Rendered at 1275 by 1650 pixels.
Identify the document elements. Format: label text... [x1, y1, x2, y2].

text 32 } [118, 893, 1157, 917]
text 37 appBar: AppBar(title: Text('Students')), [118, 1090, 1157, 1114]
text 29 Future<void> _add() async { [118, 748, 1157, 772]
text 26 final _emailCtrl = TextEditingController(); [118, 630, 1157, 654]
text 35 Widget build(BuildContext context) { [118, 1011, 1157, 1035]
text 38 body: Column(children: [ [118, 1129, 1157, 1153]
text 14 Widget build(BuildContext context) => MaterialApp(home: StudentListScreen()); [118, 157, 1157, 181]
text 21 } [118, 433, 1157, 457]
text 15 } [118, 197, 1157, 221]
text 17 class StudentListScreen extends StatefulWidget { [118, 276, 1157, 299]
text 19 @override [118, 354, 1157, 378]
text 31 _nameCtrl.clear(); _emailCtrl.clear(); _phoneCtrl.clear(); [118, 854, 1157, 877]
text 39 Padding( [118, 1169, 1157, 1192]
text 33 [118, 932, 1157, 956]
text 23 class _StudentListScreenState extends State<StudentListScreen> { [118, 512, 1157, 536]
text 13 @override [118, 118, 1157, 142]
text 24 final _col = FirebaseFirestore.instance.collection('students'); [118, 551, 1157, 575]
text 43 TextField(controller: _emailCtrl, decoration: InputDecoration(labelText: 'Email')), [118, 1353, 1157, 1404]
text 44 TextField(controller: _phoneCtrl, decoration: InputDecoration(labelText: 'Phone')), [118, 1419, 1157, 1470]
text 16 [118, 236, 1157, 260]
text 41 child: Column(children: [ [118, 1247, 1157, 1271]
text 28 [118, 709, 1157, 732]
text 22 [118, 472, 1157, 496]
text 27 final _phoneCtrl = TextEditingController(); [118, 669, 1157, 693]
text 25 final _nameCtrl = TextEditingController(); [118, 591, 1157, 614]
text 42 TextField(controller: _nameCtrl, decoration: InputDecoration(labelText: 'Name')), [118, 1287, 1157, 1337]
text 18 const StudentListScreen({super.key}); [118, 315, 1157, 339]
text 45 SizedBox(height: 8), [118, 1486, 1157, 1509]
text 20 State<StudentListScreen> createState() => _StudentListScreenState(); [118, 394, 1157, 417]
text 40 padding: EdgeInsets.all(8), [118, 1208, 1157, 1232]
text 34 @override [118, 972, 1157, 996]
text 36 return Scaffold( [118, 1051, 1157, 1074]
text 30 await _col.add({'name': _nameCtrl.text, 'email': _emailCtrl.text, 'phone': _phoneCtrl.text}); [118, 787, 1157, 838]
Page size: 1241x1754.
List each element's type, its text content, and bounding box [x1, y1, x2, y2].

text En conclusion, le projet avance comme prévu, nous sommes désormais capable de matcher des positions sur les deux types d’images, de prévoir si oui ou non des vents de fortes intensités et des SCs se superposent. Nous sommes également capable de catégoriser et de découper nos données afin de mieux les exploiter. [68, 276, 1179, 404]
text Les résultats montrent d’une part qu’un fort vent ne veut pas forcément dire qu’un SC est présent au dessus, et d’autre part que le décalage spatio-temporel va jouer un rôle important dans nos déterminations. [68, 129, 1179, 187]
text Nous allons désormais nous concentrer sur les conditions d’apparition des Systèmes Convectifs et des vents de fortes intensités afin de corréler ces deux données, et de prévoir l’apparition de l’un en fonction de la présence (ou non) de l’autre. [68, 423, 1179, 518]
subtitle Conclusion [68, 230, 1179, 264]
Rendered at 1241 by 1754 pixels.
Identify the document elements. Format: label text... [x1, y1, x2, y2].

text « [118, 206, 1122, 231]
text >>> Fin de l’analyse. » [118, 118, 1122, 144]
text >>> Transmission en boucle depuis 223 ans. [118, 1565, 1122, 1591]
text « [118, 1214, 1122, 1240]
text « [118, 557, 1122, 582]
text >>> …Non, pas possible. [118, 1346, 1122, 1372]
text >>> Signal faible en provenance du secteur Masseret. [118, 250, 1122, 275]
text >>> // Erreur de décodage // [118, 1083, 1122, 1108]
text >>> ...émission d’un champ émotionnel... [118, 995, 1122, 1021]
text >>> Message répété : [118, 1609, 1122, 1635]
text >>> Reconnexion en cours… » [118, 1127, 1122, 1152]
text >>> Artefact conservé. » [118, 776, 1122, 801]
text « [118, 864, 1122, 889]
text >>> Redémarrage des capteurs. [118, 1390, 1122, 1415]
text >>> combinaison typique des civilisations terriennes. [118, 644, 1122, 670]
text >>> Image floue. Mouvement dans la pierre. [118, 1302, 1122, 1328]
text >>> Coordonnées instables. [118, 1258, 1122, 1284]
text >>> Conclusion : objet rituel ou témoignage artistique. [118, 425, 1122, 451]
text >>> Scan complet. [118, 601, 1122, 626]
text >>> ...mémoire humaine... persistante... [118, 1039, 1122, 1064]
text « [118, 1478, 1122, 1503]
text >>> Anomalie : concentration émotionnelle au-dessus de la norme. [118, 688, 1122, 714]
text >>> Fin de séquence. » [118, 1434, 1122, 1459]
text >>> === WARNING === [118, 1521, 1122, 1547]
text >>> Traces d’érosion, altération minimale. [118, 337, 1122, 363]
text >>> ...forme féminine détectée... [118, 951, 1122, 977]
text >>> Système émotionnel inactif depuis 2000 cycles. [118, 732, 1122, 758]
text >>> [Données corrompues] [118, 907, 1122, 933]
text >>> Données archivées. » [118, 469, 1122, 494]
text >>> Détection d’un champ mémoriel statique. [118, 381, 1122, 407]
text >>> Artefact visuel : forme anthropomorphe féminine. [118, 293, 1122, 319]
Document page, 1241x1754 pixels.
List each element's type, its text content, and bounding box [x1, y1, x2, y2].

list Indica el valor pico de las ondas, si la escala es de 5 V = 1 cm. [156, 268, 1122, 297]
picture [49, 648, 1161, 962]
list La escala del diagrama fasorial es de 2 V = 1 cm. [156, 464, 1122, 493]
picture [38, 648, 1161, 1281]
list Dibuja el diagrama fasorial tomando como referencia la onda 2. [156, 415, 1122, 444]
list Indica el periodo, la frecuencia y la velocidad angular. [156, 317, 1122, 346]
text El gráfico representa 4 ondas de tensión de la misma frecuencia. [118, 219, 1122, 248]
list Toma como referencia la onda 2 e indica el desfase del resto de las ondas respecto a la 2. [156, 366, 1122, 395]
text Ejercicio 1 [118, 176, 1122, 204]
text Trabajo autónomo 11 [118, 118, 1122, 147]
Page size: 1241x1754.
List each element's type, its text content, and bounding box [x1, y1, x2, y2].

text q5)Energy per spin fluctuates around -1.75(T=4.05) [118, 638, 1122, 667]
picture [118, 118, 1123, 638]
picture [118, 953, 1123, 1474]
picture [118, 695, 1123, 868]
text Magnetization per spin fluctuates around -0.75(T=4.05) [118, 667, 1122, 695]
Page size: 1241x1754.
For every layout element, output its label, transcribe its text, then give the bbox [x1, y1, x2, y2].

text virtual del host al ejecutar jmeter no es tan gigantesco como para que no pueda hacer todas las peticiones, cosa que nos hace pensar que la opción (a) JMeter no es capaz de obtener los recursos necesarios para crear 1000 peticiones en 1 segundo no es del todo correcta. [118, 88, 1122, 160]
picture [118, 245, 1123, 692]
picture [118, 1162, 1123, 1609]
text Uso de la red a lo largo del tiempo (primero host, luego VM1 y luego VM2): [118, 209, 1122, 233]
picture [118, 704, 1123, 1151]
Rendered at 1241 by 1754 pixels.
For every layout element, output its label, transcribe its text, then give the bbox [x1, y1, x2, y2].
★ ★ ★ ★ ★ ★ ★
▸ **WHAT YOU SHOULD DO**:
Rewrite every line of the records above as a single numbered list, leaving out any blank lines.

▸ **ANSWER TO THE EXERCISE**:
1. Rendered at 1275 by 1650 pixels.
2. Identify the document elements. Format: label text... [x1, y1, x2, y2].
3. text 32 } [118, 893, 1157, 917]
4. text 37 appBar: AppBar(title: Text('Students')), [118, 1090, 1157, 1114]
5. text 29 Future<void> _add() async { [118, 748, 1157, 772]
6. text 26 final _emailCtrl = TextEditingController(); [118, 630, 1157, 654]
7. text 35 Widget build(BuildContext context) { [118, 1011, 1157, 1035]
8. text 38 body: Column(children: [ [118, 1129, 1157, 1153]
9. text 14 Widget build(BuildContext context) => MaterialApp(home: StudentListScreen()); [118, 157, 1157, 181]
10. text 21 } [118, 433, 1157, 457]
11. text 15 } [118, 197, 1157, 221]
12. text 17 class StudentListScreen extends StatefulWidget { [118, 276, 1157, 299]
13. text 19 @override [118, 354, 1157, 378]
14. text 31 _nameCtrl.clear(); _emailCtrl.clear(); _phoneCtrl.clear(); [118, 854, 1157, 877]
15. text 39 Padding( [118, 1169, 1157, 1192]
16. text 33 [118, 932, 1157, 956]
17. text 23 class _StudentListScreenState extends State<StudentListScreen> { [118, 512, 1157, 536]
18. text 13 @override [118, 118, 1157, 142]
19. text 24 final _col = FirebaseFirestore.instance.collection('students'); [118, 551, 1157, 575]
20. text 43 TextField(controller: _emailCtrl, decoration: InputDecoration(labelText: 'Email')), [118, 1353, 1157, 1404]
21. text 44 TextField(controller: _phoneCtrl, decoration: InputDecoration(labelText: 'Phone')), [118, 1419, 1157, 1470]
22. text 16 [118, 236, 1157, 260]
23. text 41 child: Column(children: [ [118, 1247, 1157, 1271]
24. text 28 [118, 709, 1157, 732]
25. text 22 [118, 472, 1157, 496]
26. text 27 final _phoneCtrl = TextEditingController(); [118, 669, 1157, 693]
27. text 25 final _nameCtrl = TextEditingController(); [118, 591, 1157, 614]
28. text 42 TextField(controller: _nameCtrl, decoration: InputDecoration(labelText: 'Name')), [118, 1287, 1157, 1337]
29. text 18 const StudentListScreen({super.key}); [118, 315, 1157, 339]
30. text 45 SizedBox(height: 8), [118, 1486, 1157, 1509]
31. text 20 State<StudentListScreen> createState() => _StudentListScreenState(); [118, 394, 1157, 417]
32. text 40 padding: EdgeInsets.all(8), [118, 1208, 1157, 1232]
33. text 34 @override [118, 972, 1157, 996]
34. text 36 return Scaffold( [118, 1051, 1157, 1074]
35. text 30 await _col.add({'name': _nameCtrl.text, 'email': _emailCtrl.text, 'phone': _phoneCtrl.text}); [118, 787, 1157, 838]
36. Page size: 1241x1754.
37. List each element's type, its text content, and bounding box [x1, y1, x2, y2].
38. text En conclusion, le projet avance comme prévu, nous sommes désormais capable de matcher des positions sur les deux types d’images, de prévoir si oui ou non des vents de fortes intensités et des SCs se superposent. Nous sommes également capable de catégoriser et de découper nos données afin de mieux les exploiter. [68, 276, 1179, 404]
39. text Les résultats montrent d’une part qu’un fort vent ne veut pas forcément dire qu’un SC est présent au dessus, et d’autre part que le décalage spatio-temporel va jouer un rôle important dans nos déterminations. [68, 129, 1179, 187]
40. text Nous allons désormais nous concentrer sur les conditions d’apparition des Systèmes Convectifs et des vents de fortes intensités afin de corréler ces deux données, et de prévoir l’apparition de l’un en fonction de la présence (ou non) de l’autre. [68, 423, 1179, 518]
41. subtitle Conclusion [68, 230, 1179, 264]
42. Rendered at 1241 by 1754 pixels.
43. Identify the document elements. Format: label text... [x1, y1, x2, y2].
44. text « [118, 206, 1122, 231]
45. text >>> Fin de l’analyse. » [118, 118, 1122, 144]
46. text >>> Transmission en boucle depuis 223 ans. [118, 1565, 1122, 1591]
47. text « [118, 1214, 1122, 1240]
48. text « [118, 557, 1122, 582]
49. text >>> …Non, pas possible. [118, 1346, 1122, 1372]
50. text >>> Signal faible en provenance du secteur Masseret. [118, 250, 1122, 275]
51. text >>> // Erreur de décodage // [118, 1083, 1122, 1108]
52. text >>> ...émission d’un champ émotionnel... [118, 995, 1122, 1021]
53. text >>> Message répété : [118, 1609, 1122, 1635]
54. text >>> Reconnexion en cours… » [118, 1127, 1122, 1152]
55. text >>> Artefact conservé. » [118, 776, 1122, 801]
56. text « [118, 864, 1122, 889]
57. text >>> Redémarrage des capteurs. [118, 1390, 1122, 1415]
58. text >>> combinaison typique des civilisations terriennes. [118, 644, 1122, 670]
59. text >>> Image floue. Mouvement dans la pierre. [118, 1302, 1122, 1328]
60. text >>> Coordonnées instables. [118, 1258, 1122, 1284]
61. text >>> Conclusion : objet rituel ou témoignage artistique. [118, 425, 1122, 451]
62. text >>> Scan complet. [118, 601, 1122, 626]
63. text >>> ...mémoire humaine... persistante... [118, 1039, 1122, 1064]
64. text « [118, 1478, 1122, 1503]
65. text >>> Anomalie : concentration émotionnelle au-dessus de la norme. [118, 688, 1122, 714]
66. text >>> Fin de séquence. » [118, 1434, 1122, 1459]
67. text >>> === WARNING === [118, 1521, 1122, 1547]
68. text >>> Traces d’érosion, altération minimale. [118, 337, 1122, 363]
69. text >>> ...forme féminine détectée... [118, 951, 1122, 977]
70. text >>> Système émotionnel inactif depuis 2000 cycles. [118, 732, 1122, 758]
71. text >>> [Données corrompues] [118, 907, 1122, 933]
72. text >>> Données archivées. » [118, 469, 1122, 494]
73. text >>> Détection d’un champ mémoriel statique. [118, 381, 1122, 407]
74. text >>> Artefact visuel : forme anthropomorphe féminine. [118, 293, 1122, 319]
75. Document page, 1241x1754 pixels.
76. List each element's type, its text content, and bounding box [x1, y1, x2, y2].
77. list Indica el valor pico de las ondas, si la escala es de 5 V = 1 cm. [156, 268, 1122, 297]
78. picture [49, 648, 1161, 962]
79. list La escala del diagrama fasorial es de 2 V = 1 cm. [156, 464, 1122, 493]
80. picture [38, 648, 1161, 1281]
81. list Dibuja el diagrama fasorial tomando como referencia la onda 2. [156, 415, 1122, 444]
82. list Indica el periodo, la frecuencia y la velocidad angular. [156, 317, 1122, 346]
83. text El gráfico representa 4 ondas de tensión de la misma frecuencia. [118, 219, 1122, 248]
84. list Toma como referencia la onda 2 e indica el desfase del resto de las ondas respecto a la 2. [156, 366, 1122, 395]
85. text Ejercicio 1 [118, 176, 1122, 204]
86. text Trabajo autónomo 11 [118, 118, 1122, 147]
87. Page size: 1241x1754.
88. List each element's type, its text content, and bounding box [x1, y1, x2, y2].
89. text q5)Energy per spin fluctuates around -1.75(T=4.05) [118, 638, 1122, 667]
90. picture [118, 118, 1123, 638]
91. picture [118, 953, 1123, 1474]
92. picture [118, 695, 1123, 868]
93. text Magnetization per spin fluctuates around -0.75(T=4.05) [118, 667, 1122, 695]
94. Page size: 1241x1754.
95. For every layout element, output its label, transcribe its text, then give the bbox [x1, y1, x2, y2].
96. text virtual del host al ejecutar jmeter no es tan gigantesco como para que no pueda hacer todas las peticiones, cosa que nos hace pensar que la opción (a) JMeter no es capaz de obtener los recursos necesarios para crear 1000 peticiones en 1 segundo no es del todo correcta. [118, 88, 1122, 160]
97. picture [118, 245, 1123, 692]
98. picture [118, 1162, 1123, 1609]
99. text Uso de la red a lo largo del tiempo (primero host, luego VM1 y luego VM2): [118, 209, 1122, 233]
100. picture [118, 704, 1123, 1151]
101. Rendered at 1241 by 1754 pixels.
102. For every layout element, output its label, transcribe its text, then give the bbox [x1, y1, x2, y2].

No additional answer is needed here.